Hi @kaqqao do you have any suggestions as to how I might implement such a resolveType method as I outlined above, using GeAnTyRef? Thanks!

kaqqao commented 5 years ago

@stevenschlansker Hey, sorry for not replying! There doesn't seem to be a way at the moment, but I'll put your code into a new public method and release a new version over the weekend. Does that work for you?

stevenschlansker commented 5 years ago

Yes, thank you very much! 😸 I will test it as soon as it's available.

stevenschlansker commented 5 years ago

Any chance we could give this a spin soon? ;) Happy new year!

stevenschlansker commented 5 years ago

hi @kaqqao if you don't have time to do this but could give me some hints and pointers on how to do it myself, I could give it a try.
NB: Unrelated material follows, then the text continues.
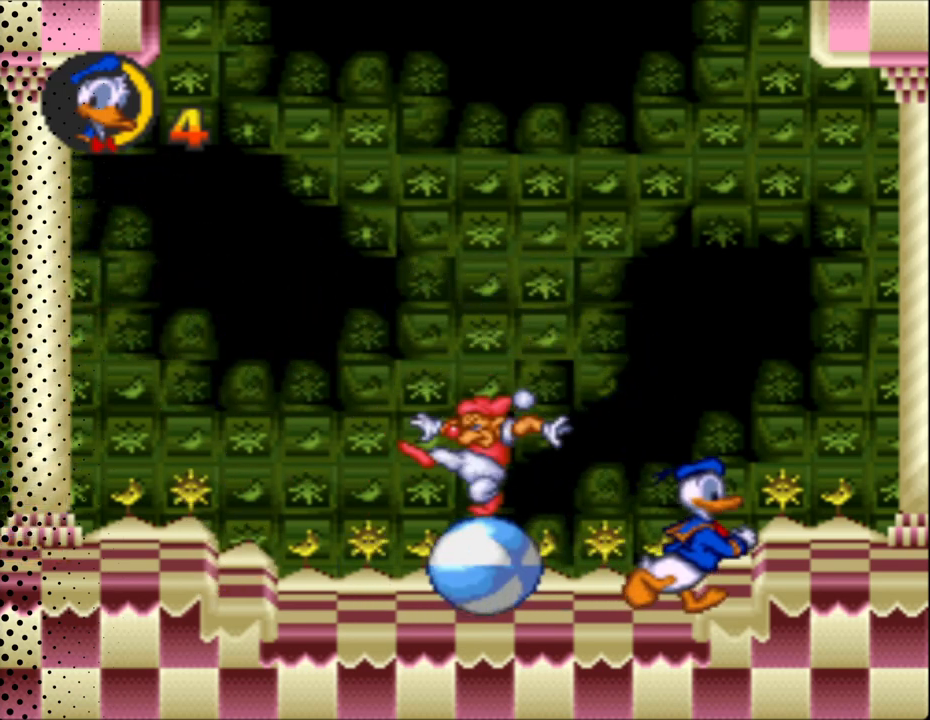
{"buttons": ["Y", "DPAD_RIGHT"], "events": []}
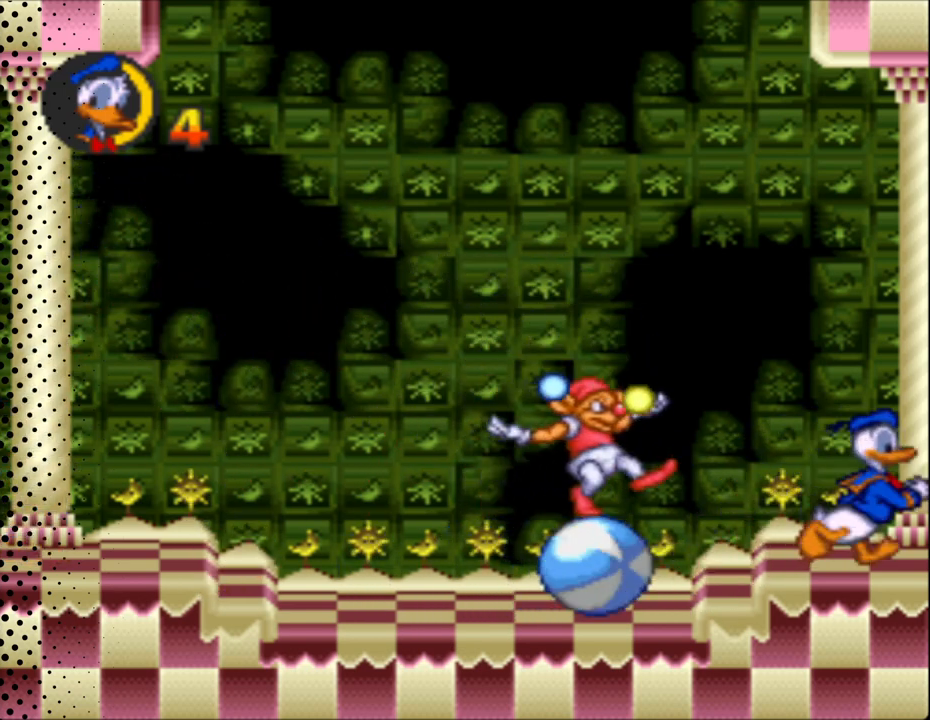
{"buttons": ["Y"], "events": [[433, "DPAD_RIGHT", "up"]]}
kaqqao commented 5 years ago

@stevenschlansker Hey! Terribly sorry for the radio silence! Was on a trip, and then got bogged down with various things upon return. I think about how to approach this, though... and it's not exactly obvious. I'm trying to wrap my mind around the implications captures might have on type resolution in this case. Anyway, I promise to finally deal with it this weekend. Again, sorry I went MIA.

kaqqao commented 5 years ago

I think I implemented the feature you need. The relevant methods are GenericTypeReflector.resolveExactType (which throws an exception if an unresolvable variable is encountered) and GenericTypeReflector.resolveType (which allows partial resolution). If you have a chance please try it out and verify it satisfies your use-case. I will release a new version with this feature in a couple of days, or as soon as you confirm that's what you needed.

kaqqao commented 5 years ago

Version 1.3.7 is released.

stevenschlansker commented 5 years ago

Thanks! I'll give it a try and report back!